- Born: November 18, 1970 (age 55) Japan
- Occupations: Sound editor, Music producer, Arranger

= Justin Kawashima =

American sound editor, music producer, and arranger

Justin Kawashima (born November 18, 1970), is a film sound editor, music producer, and arranger.

Kawashima was born in Japan, but his family moved to the United States that same year. He grew up in Houston, Texas, graduating from Memorial High School. He attended New York University and majored in Music History. Kawashima was accepted into the BMI Lehman Engel Musical Theater Workshop, making him the youngest person to join the group until Robert Lopez (who later won a Tony Award for writing Avenue Q) took that honor.

He has been a sound designer for films including Hal Hartley's feature, The Girl From Monday, starring Bill Sage and Sabrina Lloyd; and Opera No 1, featuring Parker Posey and James Urbaniak. He designed sound for Japanese film legend Takeshi Kitano's production company, Office Kitano, on the feature Big River, and the short film Running Time, starring Yul Vazquez, and Sam Rockwell.

In the dance world, he has collaborated as composer and sound designer on several new works with Bessie-Award-winning and Tony nominated choreographer David Neumann including Pearl River and the Central Park SummerStage concert performance featuring beat-poet John Giorno. Commissioned for the Celebrate Brooklyn Festival, Deep Six extended the collaboration to include veteran New York musicians Gary Seligson on drums and Dave Philips on bass.
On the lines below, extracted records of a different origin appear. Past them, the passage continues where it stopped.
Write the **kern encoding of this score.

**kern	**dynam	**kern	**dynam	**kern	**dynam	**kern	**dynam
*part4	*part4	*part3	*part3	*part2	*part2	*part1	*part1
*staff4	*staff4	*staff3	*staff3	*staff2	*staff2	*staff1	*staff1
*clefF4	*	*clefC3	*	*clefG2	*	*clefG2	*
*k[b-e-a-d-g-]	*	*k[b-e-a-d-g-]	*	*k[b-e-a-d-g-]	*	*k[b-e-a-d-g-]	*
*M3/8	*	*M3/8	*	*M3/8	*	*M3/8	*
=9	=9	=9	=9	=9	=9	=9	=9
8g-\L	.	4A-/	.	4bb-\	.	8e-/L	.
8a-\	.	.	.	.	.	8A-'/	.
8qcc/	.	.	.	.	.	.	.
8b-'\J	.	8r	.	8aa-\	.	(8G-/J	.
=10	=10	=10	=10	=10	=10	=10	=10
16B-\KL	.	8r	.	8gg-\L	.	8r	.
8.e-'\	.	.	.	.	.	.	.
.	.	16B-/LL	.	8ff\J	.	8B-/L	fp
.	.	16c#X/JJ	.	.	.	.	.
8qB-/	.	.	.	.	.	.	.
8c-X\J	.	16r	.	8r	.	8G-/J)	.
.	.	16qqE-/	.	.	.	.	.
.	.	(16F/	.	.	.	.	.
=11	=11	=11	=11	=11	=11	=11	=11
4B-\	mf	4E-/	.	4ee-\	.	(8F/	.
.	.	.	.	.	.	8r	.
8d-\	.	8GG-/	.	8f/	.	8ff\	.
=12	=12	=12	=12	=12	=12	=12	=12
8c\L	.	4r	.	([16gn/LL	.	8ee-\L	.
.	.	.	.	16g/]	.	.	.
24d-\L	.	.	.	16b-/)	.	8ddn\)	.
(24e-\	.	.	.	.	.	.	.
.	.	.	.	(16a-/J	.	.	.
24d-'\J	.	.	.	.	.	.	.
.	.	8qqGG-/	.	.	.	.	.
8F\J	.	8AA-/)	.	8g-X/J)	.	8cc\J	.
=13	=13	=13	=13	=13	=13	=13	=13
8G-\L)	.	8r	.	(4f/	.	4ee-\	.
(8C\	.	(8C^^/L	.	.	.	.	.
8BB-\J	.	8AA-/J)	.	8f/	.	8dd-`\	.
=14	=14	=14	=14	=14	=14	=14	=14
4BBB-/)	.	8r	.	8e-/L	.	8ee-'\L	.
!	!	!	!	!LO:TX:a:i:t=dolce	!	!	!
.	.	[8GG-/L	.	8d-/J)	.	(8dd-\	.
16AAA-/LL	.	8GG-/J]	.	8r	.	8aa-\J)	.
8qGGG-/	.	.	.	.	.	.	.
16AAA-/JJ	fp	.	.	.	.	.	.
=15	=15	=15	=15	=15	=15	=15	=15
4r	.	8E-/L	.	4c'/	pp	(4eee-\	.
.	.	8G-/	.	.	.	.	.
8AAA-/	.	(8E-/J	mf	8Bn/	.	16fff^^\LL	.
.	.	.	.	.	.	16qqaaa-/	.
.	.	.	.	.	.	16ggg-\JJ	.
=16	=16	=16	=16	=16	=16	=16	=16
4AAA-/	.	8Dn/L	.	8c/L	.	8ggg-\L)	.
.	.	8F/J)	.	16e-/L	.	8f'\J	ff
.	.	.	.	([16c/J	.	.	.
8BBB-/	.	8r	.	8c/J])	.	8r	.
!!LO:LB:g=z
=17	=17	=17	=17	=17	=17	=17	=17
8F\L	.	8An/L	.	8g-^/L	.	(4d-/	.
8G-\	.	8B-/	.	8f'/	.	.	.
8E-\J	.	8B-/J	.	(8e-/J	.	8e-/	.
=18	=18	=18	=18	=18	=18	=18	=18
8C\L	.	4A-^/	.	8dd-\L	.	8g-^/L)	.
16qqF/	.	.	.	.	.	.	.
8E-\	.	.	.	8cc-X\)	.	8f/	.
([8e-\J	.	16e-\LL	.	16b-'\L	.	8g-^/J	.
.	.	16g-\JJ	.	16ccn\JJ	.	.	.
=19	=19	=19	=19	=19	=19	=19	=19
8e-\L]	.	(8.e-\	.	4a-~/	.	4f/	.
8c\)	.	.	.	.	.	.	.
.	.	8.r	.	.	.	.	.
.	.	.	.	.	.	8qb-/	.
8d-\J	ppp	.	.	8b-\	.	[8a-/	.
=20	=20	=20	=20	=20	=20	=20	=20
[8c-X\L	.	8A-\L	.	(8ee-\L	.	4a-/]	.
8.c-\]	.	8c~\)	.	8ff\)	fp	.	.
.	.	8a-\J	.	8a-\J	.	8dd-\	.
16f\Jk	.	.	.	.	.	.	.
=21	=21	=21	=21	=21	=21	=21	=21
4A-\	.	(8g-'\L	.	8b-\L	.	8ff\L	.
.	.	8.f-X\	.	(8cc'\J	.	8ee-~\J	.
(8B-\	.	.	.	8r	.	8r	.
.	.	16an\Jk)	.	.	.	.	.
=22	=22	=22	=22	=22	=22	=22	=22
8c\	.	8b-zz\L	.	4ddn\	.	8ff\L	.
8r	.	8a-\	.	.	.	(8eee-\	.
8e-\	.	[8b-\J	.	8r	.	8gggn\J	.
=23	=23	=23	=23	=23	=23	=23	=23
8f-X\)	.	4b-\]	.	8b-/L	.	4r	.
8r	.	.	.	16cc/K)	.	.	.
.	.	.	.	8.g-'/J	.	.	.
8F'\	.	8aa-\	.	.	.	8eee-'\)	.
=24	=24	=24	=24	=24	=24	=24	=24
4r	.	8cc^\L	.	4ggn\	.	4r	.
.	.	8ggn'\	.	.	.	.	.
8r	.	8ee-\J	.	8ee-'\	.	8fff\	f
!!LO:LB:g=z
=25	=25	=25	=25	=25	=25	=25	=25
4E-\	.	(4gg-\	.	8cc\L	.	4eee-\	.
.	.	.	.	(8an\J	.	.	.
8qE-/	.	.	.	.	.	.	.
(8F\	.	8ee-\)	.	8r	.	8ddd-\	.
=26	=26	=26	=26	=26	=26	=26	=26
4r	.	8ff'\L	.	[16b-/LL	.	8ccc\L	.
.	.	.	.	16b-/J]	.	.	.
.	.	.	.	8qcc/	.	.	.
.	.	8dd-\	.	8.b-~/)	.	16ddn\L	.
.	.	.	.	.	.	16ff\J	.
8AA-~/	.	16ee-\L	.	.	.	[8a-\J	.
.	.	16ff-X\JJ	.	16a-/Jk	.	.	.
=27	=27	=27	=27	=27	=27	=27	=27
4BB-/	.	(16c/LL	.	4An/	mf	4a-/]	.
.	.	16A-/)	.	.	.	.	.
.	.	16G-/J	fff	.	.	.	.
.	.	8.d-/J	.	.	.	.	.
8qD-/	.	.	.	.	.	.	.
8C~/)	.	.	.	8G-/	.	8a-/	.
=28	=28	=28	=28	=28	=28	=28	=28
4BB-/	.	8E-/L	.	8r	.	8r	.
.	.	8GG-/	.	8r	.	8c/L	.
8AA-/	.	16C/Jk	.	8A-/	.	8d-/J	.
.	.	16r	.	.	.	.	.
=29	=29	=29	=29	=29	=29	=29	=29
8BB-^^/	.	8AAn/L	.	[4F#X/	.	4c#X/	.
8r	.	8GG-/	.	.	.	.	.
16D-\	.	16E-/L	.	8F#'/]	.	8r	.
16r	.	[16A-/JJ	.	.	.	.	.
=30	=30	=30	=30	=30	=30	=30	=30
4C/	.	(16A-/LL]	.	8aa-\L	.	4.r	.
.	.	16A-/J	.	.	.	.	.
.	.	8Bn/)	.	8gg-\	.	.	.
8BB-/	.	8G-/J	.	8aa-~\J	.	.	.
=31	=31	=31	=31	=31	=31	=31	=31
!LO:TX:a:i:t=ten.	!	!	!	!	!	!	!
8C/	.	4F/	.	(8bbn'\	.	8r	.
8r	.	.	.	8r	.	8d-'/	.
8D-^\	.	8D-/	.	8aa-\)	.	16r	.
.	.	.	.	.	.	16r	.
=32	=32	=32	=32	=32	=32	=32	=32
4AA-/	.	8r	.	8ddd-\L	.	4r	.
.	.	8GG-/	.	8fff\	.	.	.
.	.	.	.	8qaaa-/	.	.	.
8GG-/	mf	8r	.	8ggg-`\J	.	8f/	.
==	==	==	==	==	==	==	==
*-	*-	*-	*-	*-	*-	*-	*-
As a musician, Kawashima has been a producer and an arranger for major label and independent artists including American Idols Nikki McKibbin, and several other projects for multi-platinum mixer Andy Zulla. He provided additional production and mastering on the soundtrack, Possible Music, a collection of songs from the films of Hal Hartley. As an instrumentalist, Kawashima has performed with former Chucklehead MC Eben Levy in the electro-funk band Ejectrode, and was guitarist and keyboardist with the Pulitzer Prize-winning musical Rent, performing with the National Touring Production and on Broadway. He currently resides in Pleasanton, California as a Designer at Apple, with his wife, Lisa Walter, and their three daughters, Adrienne, Cameron and Deirdre.